La fin de ces conférences, en 1642, s’explique aisément par la somme des inimitiés qui se sont accumulées contre les conférences. Renaudot s’est attiré le mépris de l’élite savante qui lui reproche de mélanger de nobles activités avec d’autres, jugées triviales et indignes d’un médecin (le prêt sur gage par exemple). L’hostilité a aussi une origine politique : la protection de Richelieu a valu à Renaudot l’antipathie des ennemis politiques du ministre (le clan des dévots). Renaudot s’est bien entendu aussi attiré la haine des médecins parisiens. Après la mort de Richelieu, il se trouve davantage exposé. A partir de 1643, l’attaque devient plus violente : la faculté de Paris lui intente un procès et un arrêt du Parlement de Paris de 1644 lui interdit les conférences, les consultations charitables, le prêt et la vente sur gage ; il est seulement autorisé à conserver La Gazette. Les conférences se sont probablement poursuivies jusqu’en 1644, mais les comptes rendus prennent fin en 1642.

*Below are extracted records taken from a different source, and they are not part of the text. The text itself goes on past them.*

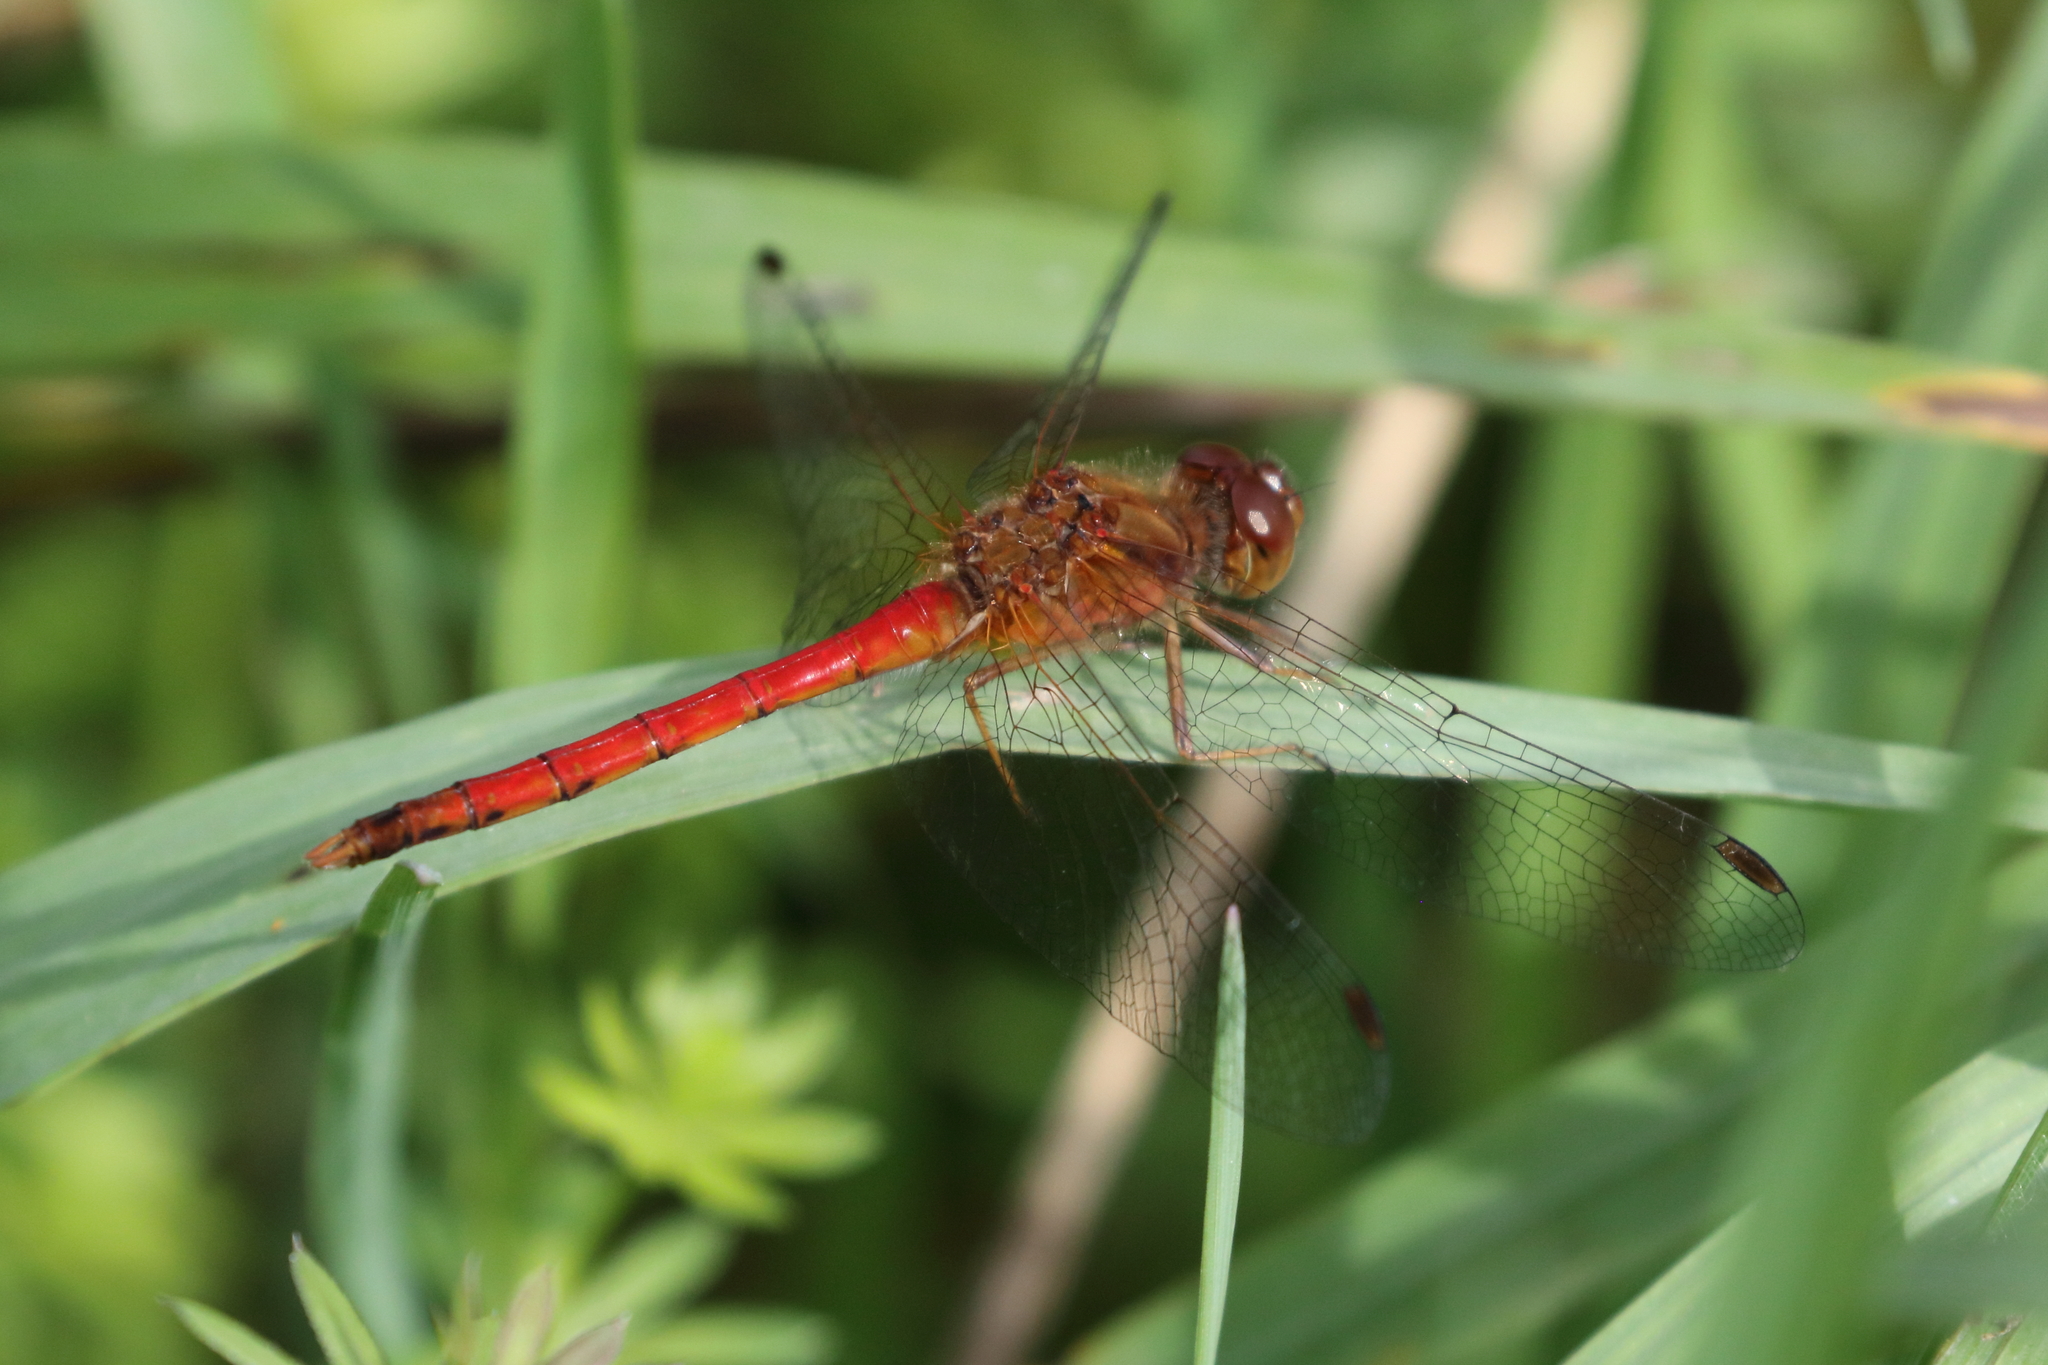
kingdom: Animalia
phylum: Arthropoda
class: Insecta
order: Odonata
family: Libellulidae
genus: Sympetrum
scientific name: Sympetrum vicinum
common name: Autumn meadowhawk
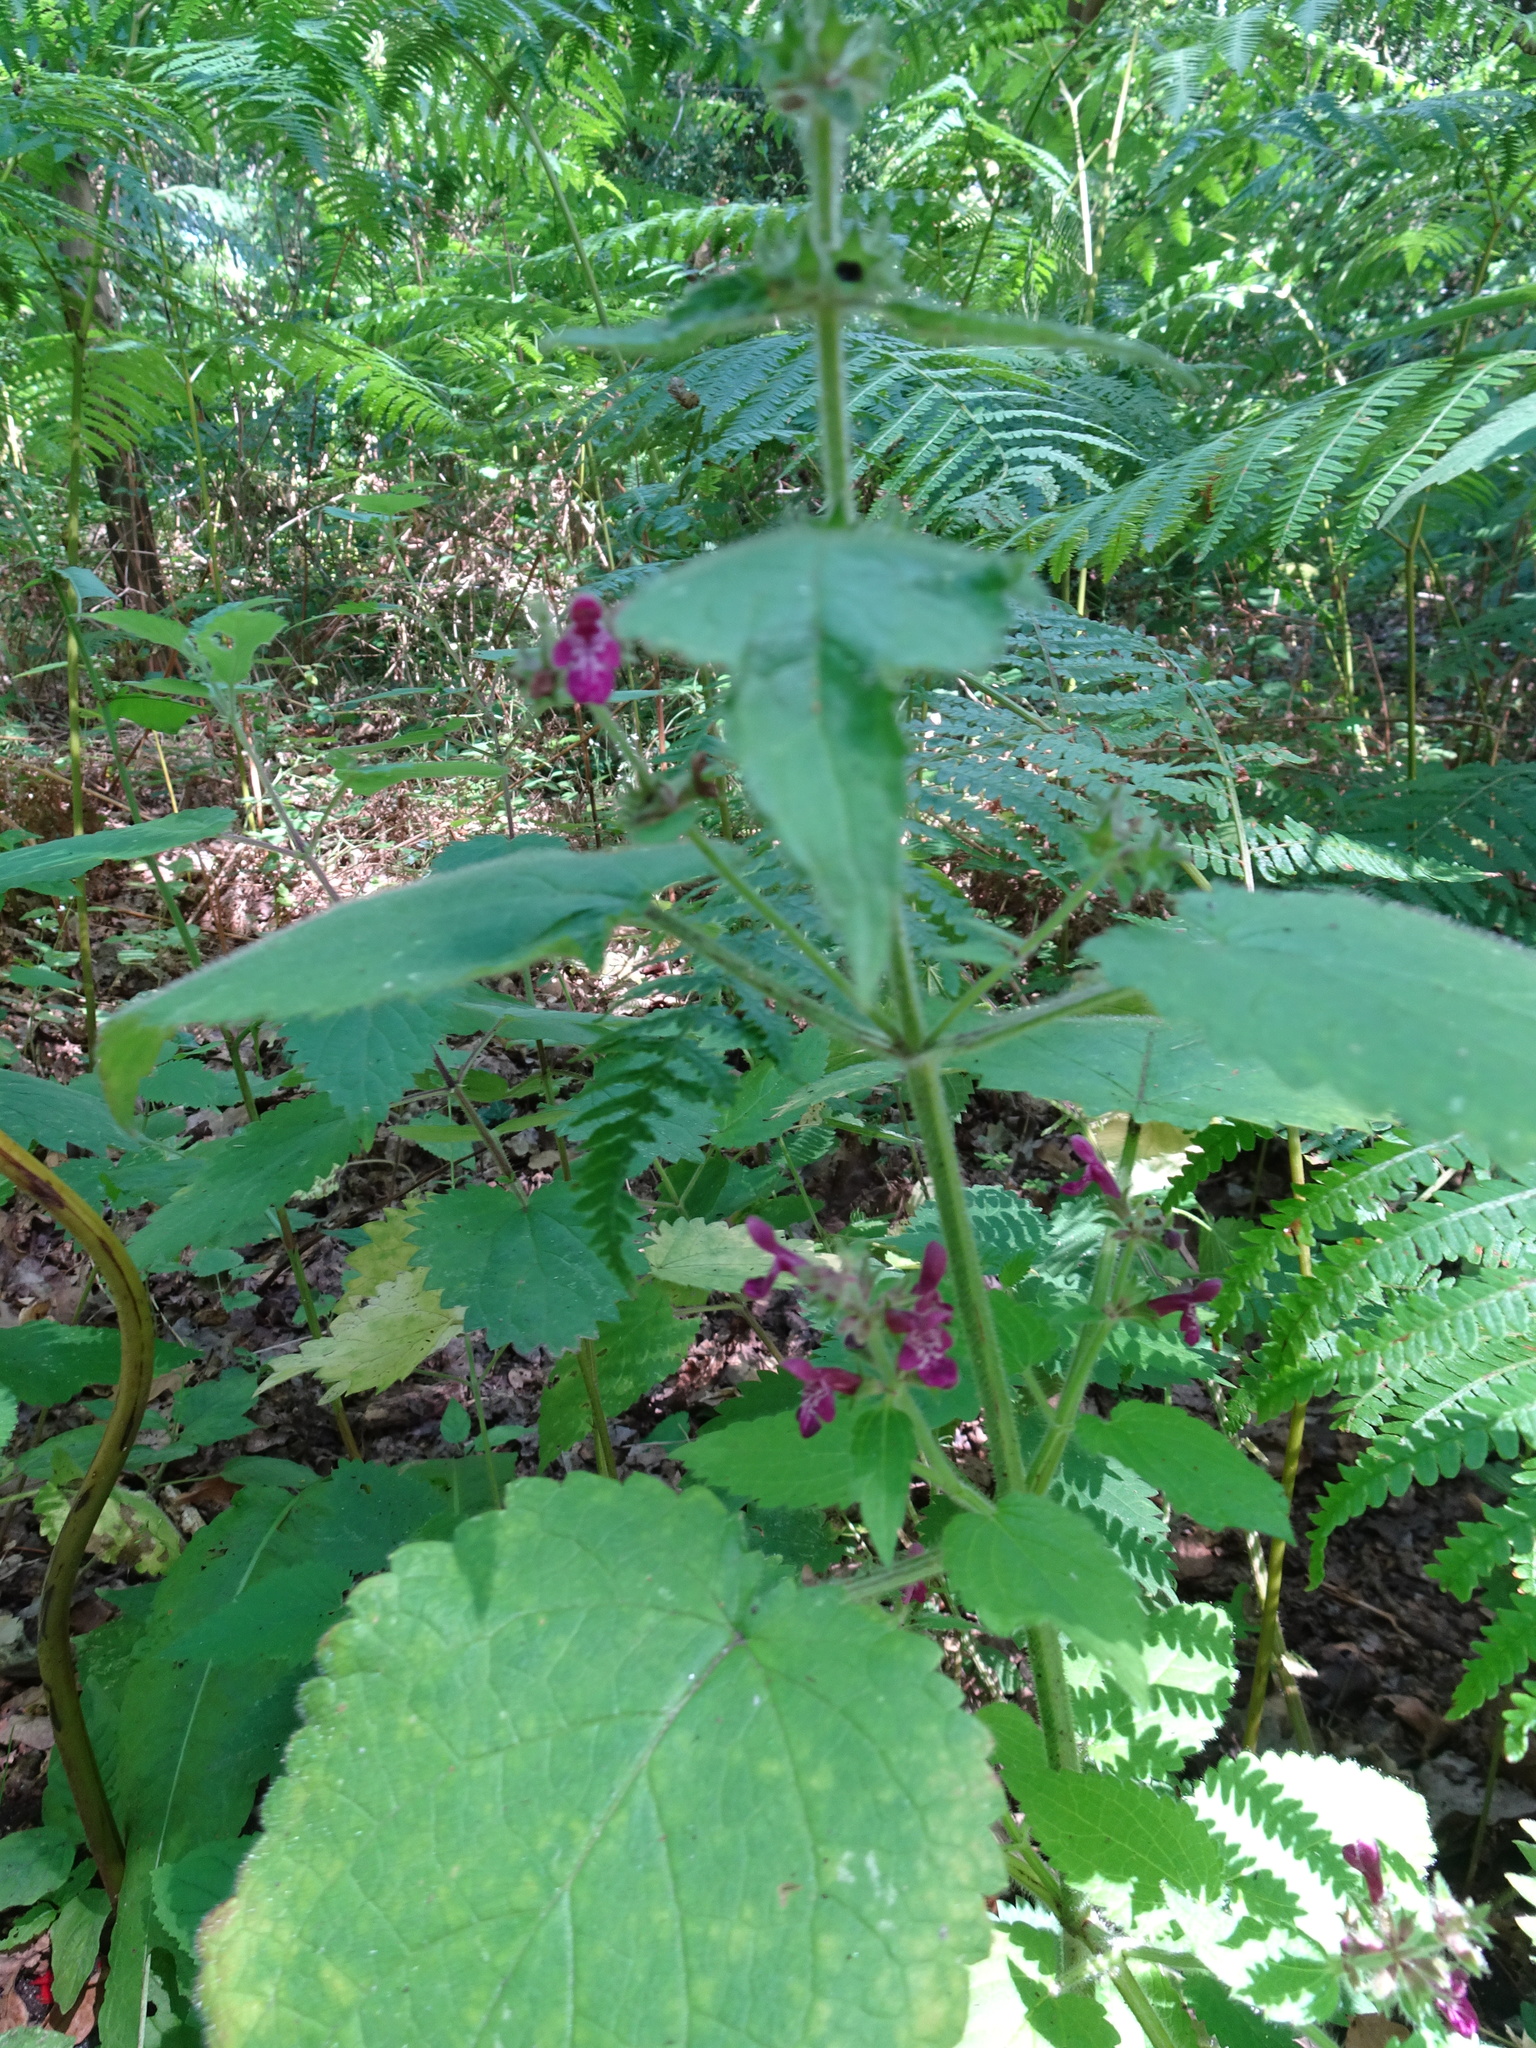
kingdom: Plantae
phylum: Tracheophyta
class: Magnoliopsida
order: Lamiales
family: Lamiaceae
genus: Stachys
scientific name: Stachys sylvatica
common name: Hedge woundwort
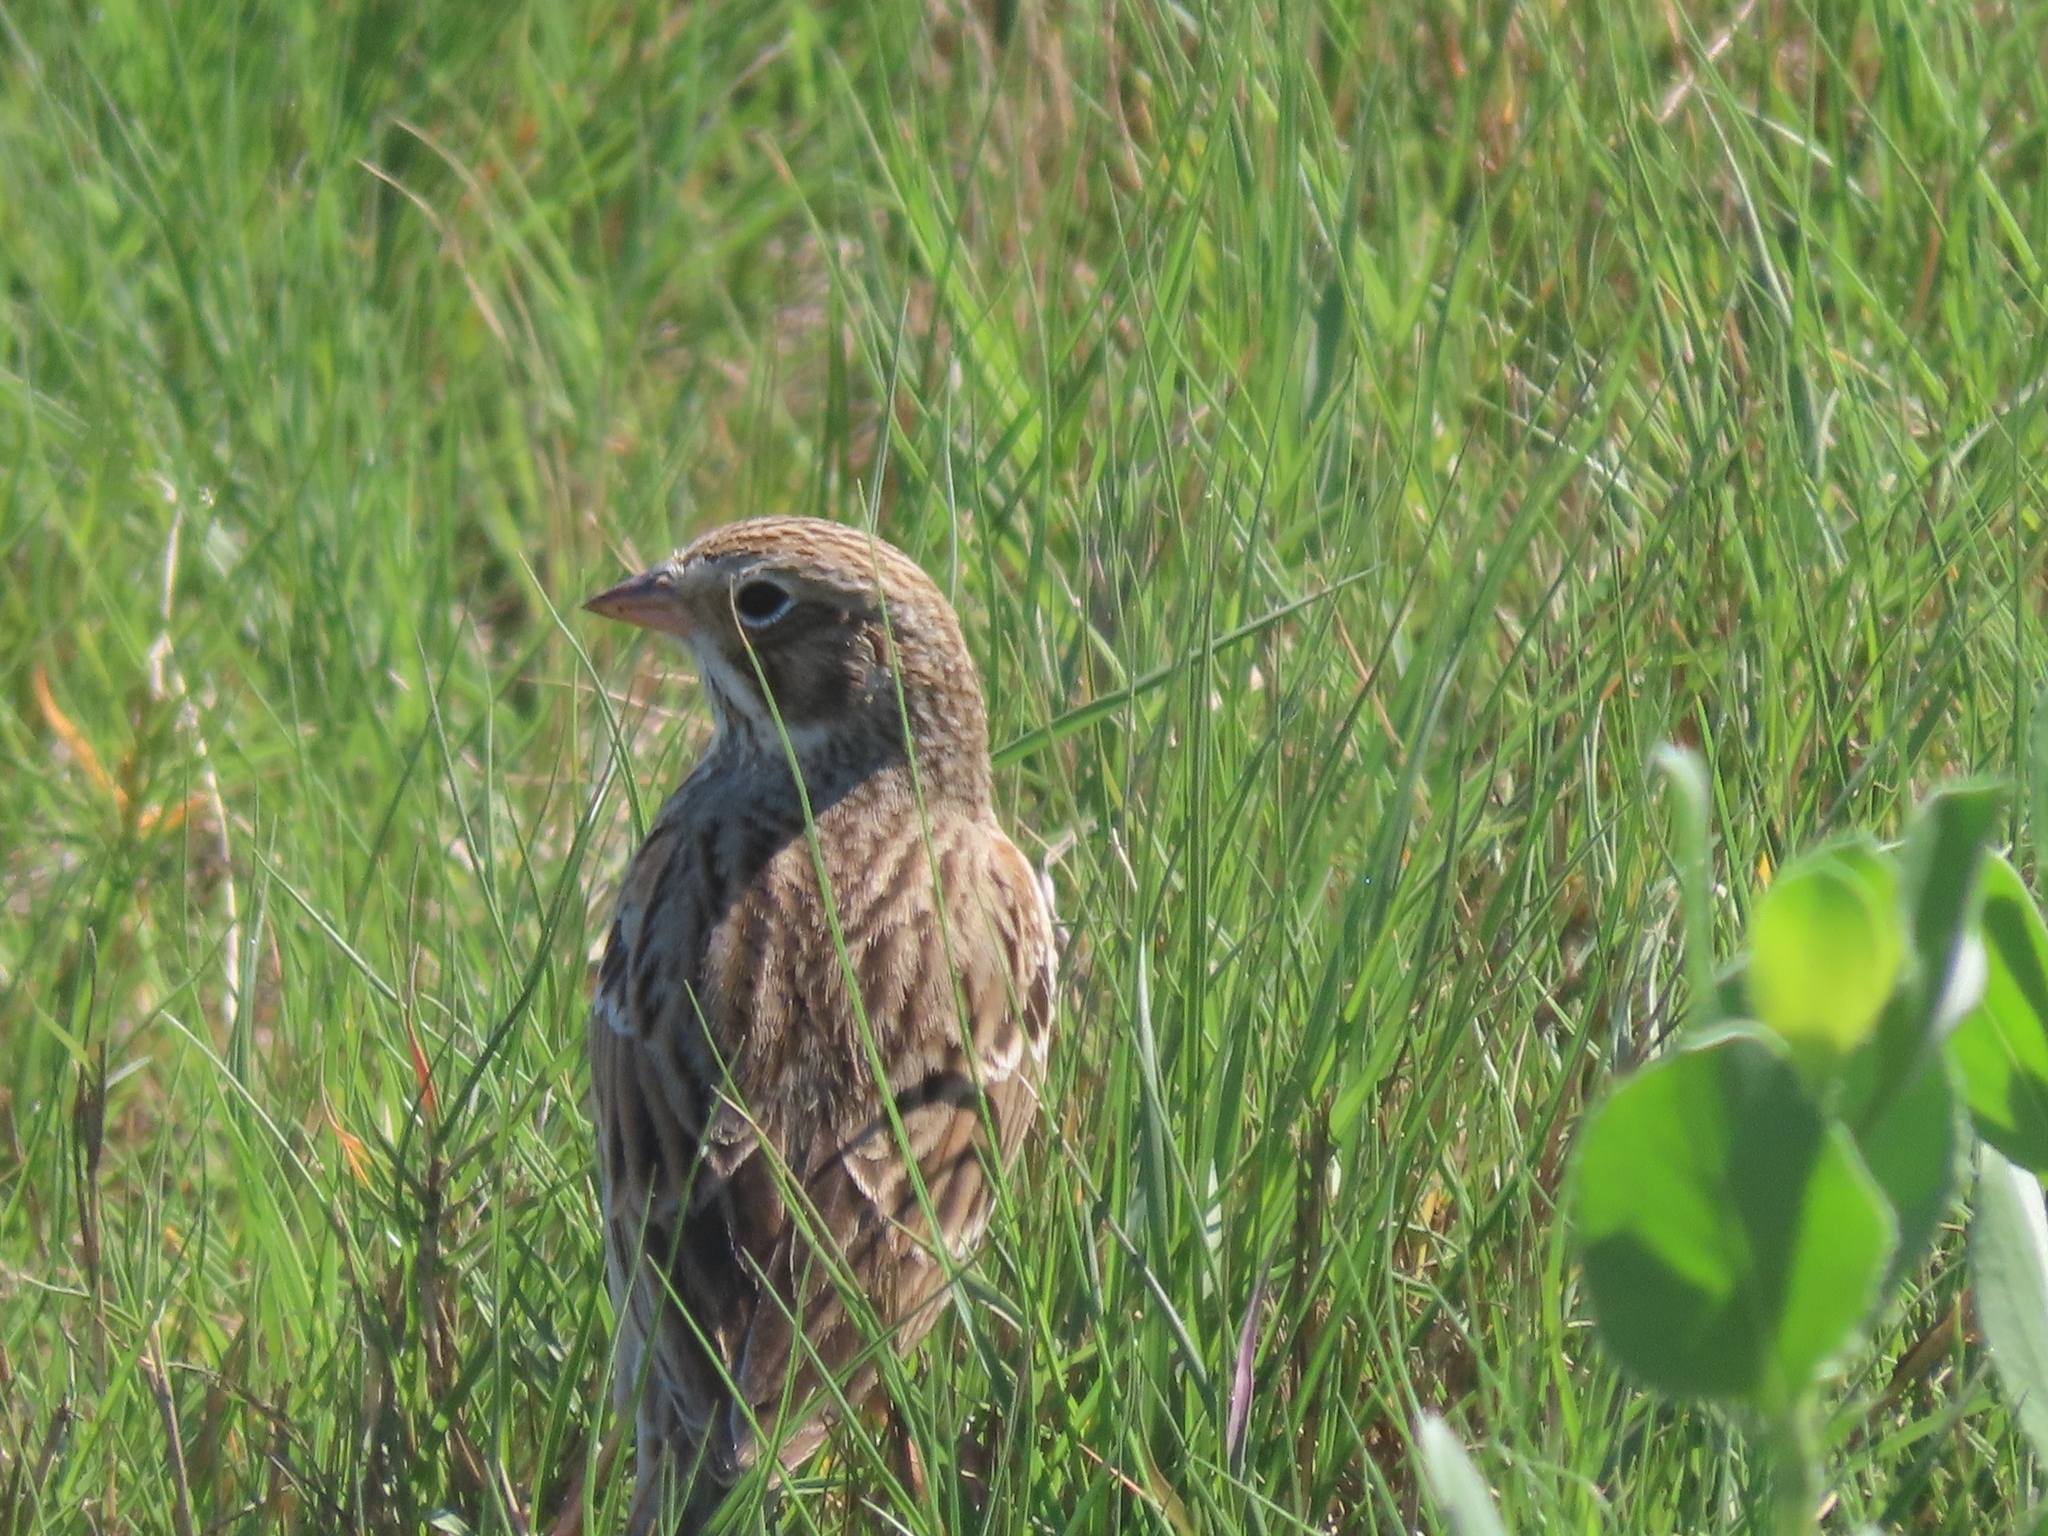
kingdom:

En définitive, on ne peut pas dire que le Bureau d’Adresse ait été un lieu d’innovation ; il a plutôt contribué à diffuser, sous une forme plaisante et accessible au public, un savoir assez traditionnel. C’est ce qui fait l’intérêt de ce livre ; en choisissant cet angle d’approche, il nous donne à voir ce dont on parle finalement peu : la «culture générale» de la majorité des Français relativement instruits dans la première moitié du XVIIe siècle.